Homes and buildings play a critical role. Buildings – which contribute up to 35% of Canada’s carbon emissions – can be part of the solution by improving energy performance, especially on high impact targets like the building envelope.
A deep energy retrofit program could promote an increase in the energy efficiency of the Canadian building stock and also employ many workers to create and install new insulation, windows, and HVAC systems. Many older government buildings could benefit from a program such as this.
Upgrading the energy efficiency of Canadian buildings with deep energy retrofits could be a win-win for Canadians. Investing in more building retrofits will not only possibly fuel an economic rebound and create more jobs, it could also create more efficient, safe, and healthier infrastructure.
Investing in People and Jobs of the Future
- Training building professionals, contractors, and trades to design and construct ultra-energy efficient buildings, and to retrofit the existing building stock. .
Canada has already promised action on building codes and financing for deep energy retrofits for existing buildings. This additional suggestion could be a driver towards a more sustainable and future-proof building stock – both in terms of quality builds and in terms of job creation during a time when Canadians need it.
As building codes across the nation are frequently changing to adapt to the latest research, building professionals need to be able to understand these changes on the ground. Leveraging training would set building professionals up for success to adapt to any new changes in codes and could promote safe and proper installs.

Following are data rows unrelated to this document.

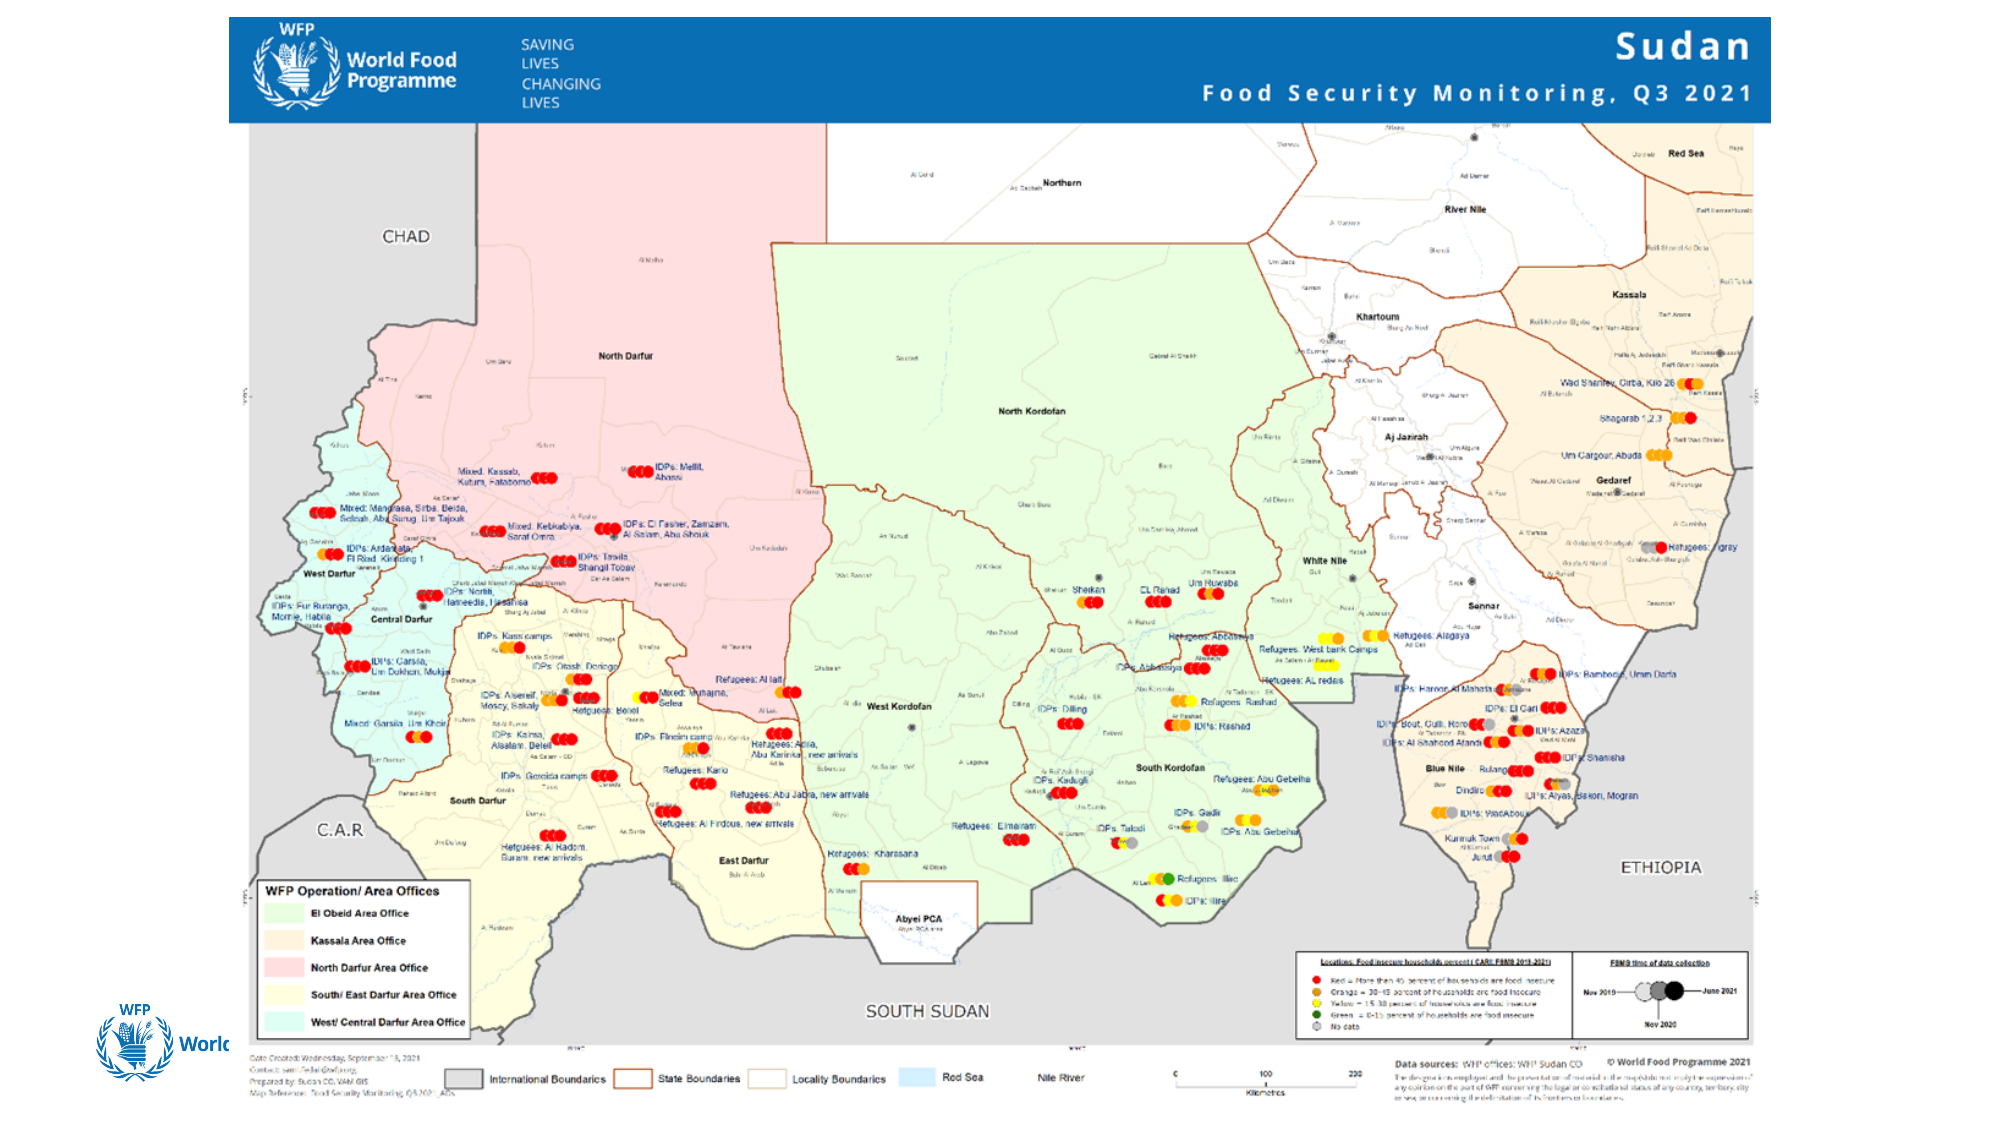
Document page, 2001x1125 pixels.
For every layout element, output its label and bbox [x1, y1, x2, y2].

picture [96, 17, 1771, 1108]
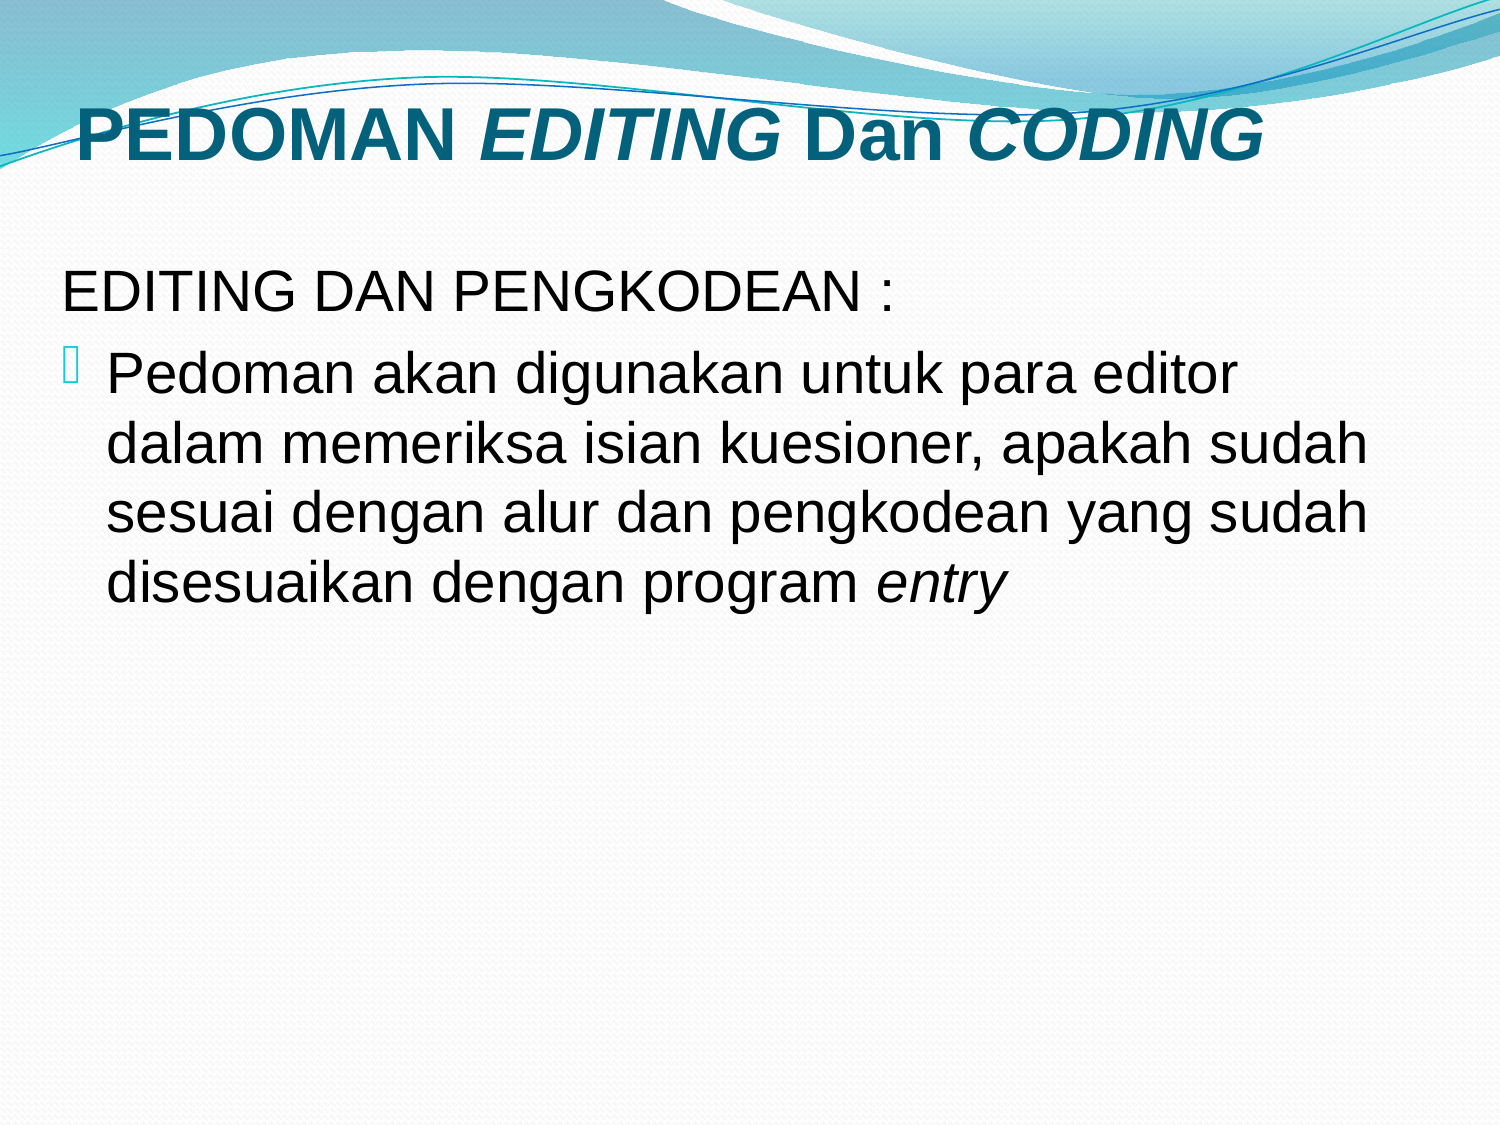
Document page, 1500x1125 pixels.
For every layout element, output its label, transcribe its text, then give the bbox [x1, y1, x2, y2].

title PEDOMAN EDITING Dan CODING [75, 70, 1425, 176]
list EDITING DAN PENGKODEAN : Pedoman akan digunakan untuk para editor dalam memeriksa isian kuesioner, apakah sudah sesuai dengan alur dan pengkodean yang sudah disesuaikan dengan program entry [46, 246, 1430, 1067]
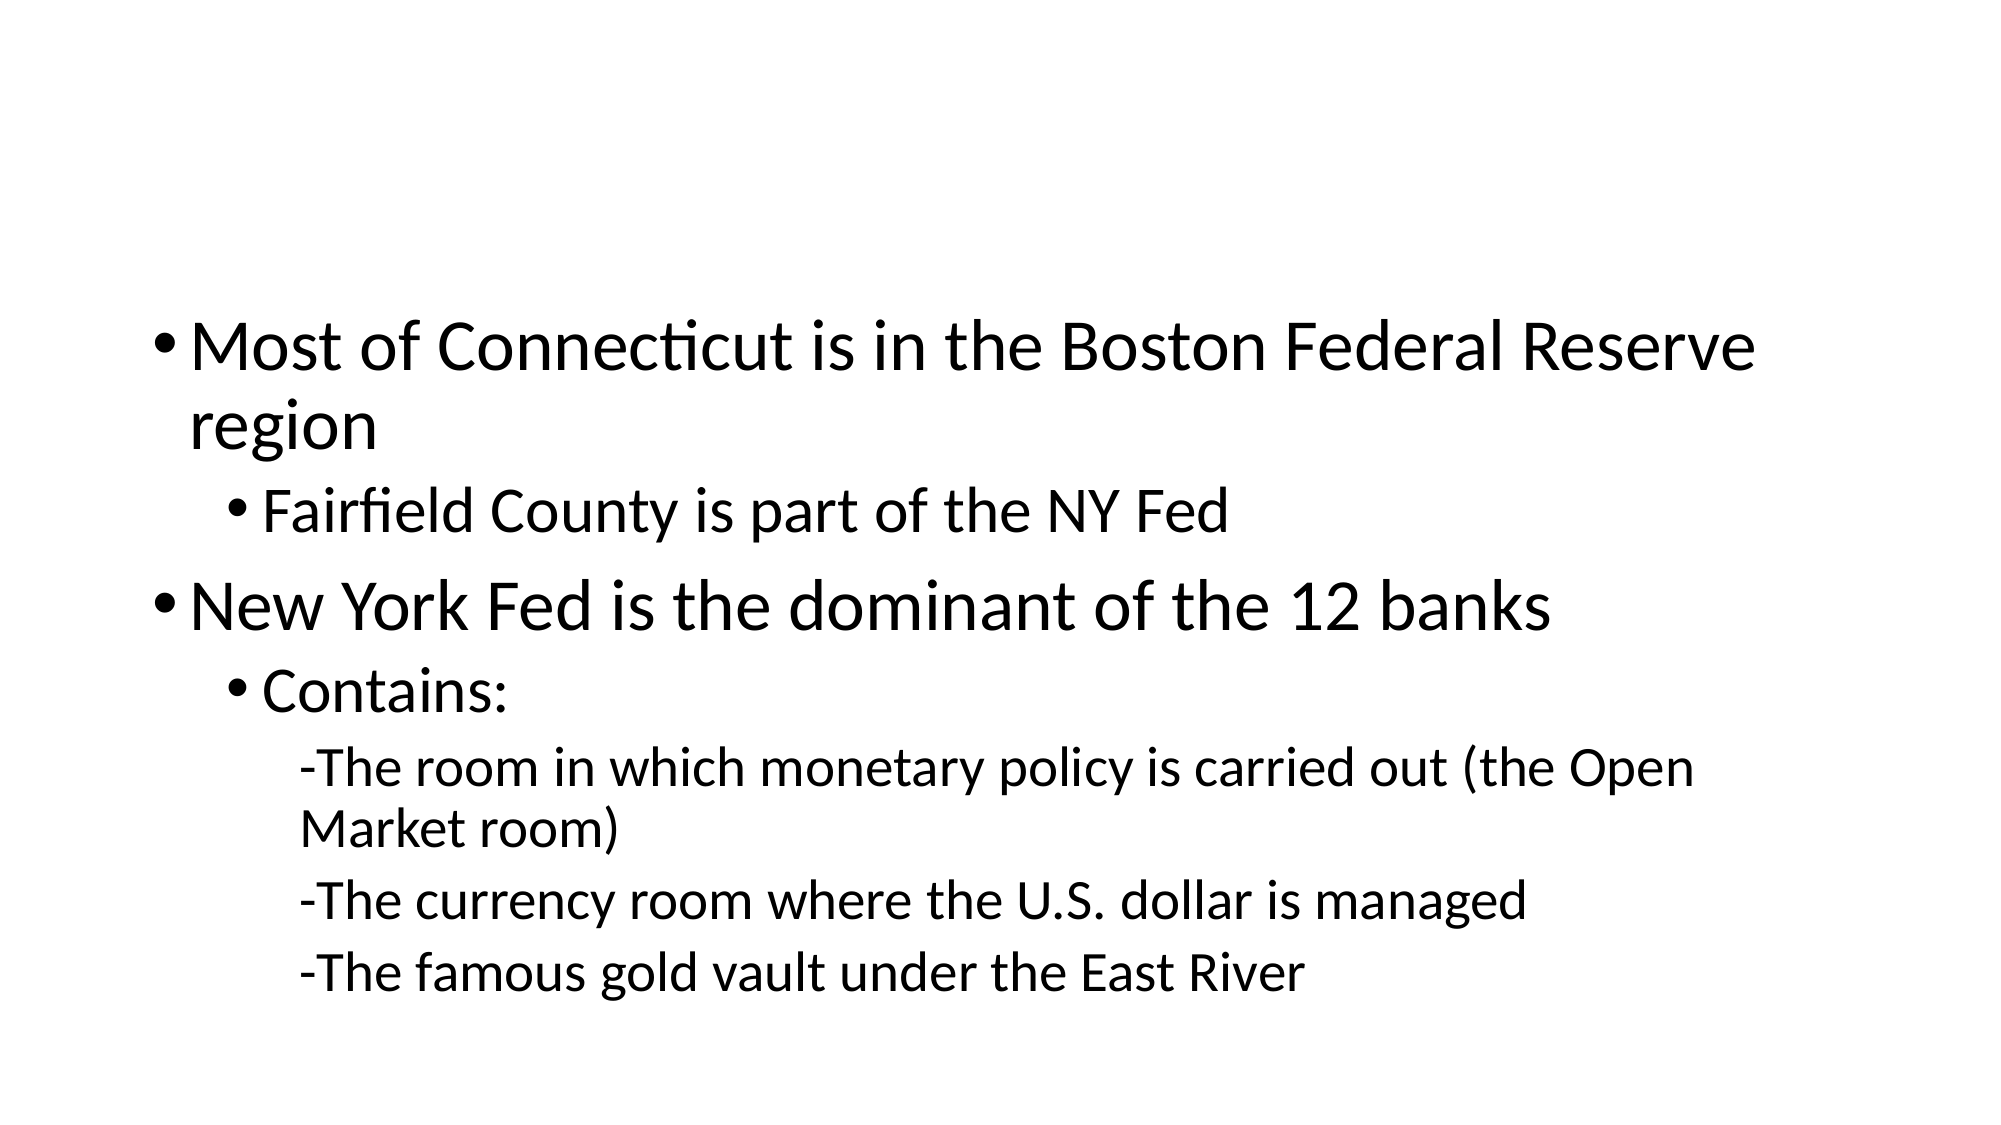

Investments in this endeavour should be directed to training workers for careers increasingly in demand in sectors like energy efficiency and in retrofitting.
The Future Starts Today
As Canada looks towards re-opening businesses and the economy, timing couldn’t be better to make a change towards stronger support for retrofit programs.
Better homes and buildings should be drivers in conversations about rebuilding the economy. With support for stronger building codes and financial backing from the government, Canada is already on the right track, but we can’t stop now.
Support for deep energy retrofits and for the capacity to train building professionals on proper installation for these retrofits could help bolster the economy in our efforts to rebuild and bounce back stronger than ever.